Content starts

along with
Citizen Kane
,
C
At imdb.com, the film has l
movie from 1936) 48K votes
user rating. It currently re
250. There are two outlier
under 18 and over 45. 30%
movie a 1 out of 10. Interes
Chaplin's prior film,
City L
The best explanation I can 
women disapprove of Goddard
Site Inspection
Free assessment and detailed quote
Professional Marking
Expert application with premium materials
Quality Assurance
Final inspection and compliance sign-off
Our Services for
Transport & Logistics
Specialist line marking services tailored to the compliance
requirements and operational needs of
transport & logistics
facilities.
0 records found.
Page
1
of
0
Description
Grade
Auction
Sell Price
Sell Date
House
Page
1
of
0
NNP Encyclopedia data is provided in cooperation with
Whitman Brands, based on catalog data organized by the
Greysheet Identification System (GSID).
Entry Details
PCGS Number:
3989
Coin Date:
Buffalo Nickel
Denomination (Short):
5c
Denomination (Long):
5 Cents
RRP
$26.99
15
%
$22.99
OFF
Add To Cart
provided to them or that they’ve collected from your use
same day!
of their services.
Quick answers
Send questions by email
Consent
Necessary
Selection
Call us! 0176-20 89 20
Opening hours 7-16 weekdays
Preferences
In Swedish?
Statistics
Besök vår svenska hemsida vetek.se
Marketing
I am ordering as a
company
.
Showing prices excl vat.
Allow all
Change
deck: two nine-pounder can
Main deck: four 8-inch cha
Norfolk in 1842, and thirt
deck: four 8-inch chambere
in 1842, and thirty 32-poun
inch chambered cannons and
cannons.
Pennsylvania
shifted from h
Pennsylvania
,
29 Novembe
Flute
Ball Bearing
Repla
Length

Content ends

▶ [WORK TASK]:
Using the data above, print every record exactly as shown.

▶ [EXERCISE ANSWER]:
along with
Citizen Kane
,
C
At imdb.com, the film has l
movie from 1936) 48K votes
user rating. It currently re
250. There are two outlier
under 18 and over 45. 30%
movie a 1 out of 10. Interes
Chaplin's prior film,
City L
The best explanation I can 
women disapprove of Goddard
Site Inspection
Free assessment and detailed quote
Professional Marking
Expert application with premium materials
Quality Assurance
Final inspection and compliance sign-off
Our Services for
Transport & Logistics
Specialist line marking services tailored to the compliance
requirements and operational needs of
transport & logistics
facilities.
0 records found.
Page
1
of
0
Description
Grade
Auction
Sell Price
Sell Date
House
Page
1
of
0
NNP Encyclopedia data is provided in cooperation with
Whitman Brands, based on catalog data organized by the
Greysheet Identification System (GSID).
Entry Details
PCGS Number:
3989
Coin Date:
Buffalo Nickel
Denomination (Short):
5c
Denomination (Long):
5 Cents
RRP
$26.99
15
%
$22.99
OFF
Add To Cart
provided to them or that they’ve collected from your use
same day!
of their services.
Quick answers
Send questions by email
Consent
Necessary
Selection
Call us! 0176-20 89 20
Opening hours 7-16 weekdays
Preferences
In Swedish?
Statistics
Besök vår svenska hemsida vetek.se
Marketing
I am ordering as a
company
.
Showing prices excl vat.
Allow all
Change
deck: two nine-pounder can
Main deck: four 8-inch cha
Norfolk in 1842, and thirt
deck: four 8-inch chambere
in 1842, and thirty 32-poun
inch chambered cannons and
cannons.
Pennsylvania
shifted from h
Pennsylvania
,
29 Novembe
Flute
Ball Bearing
Repla
Length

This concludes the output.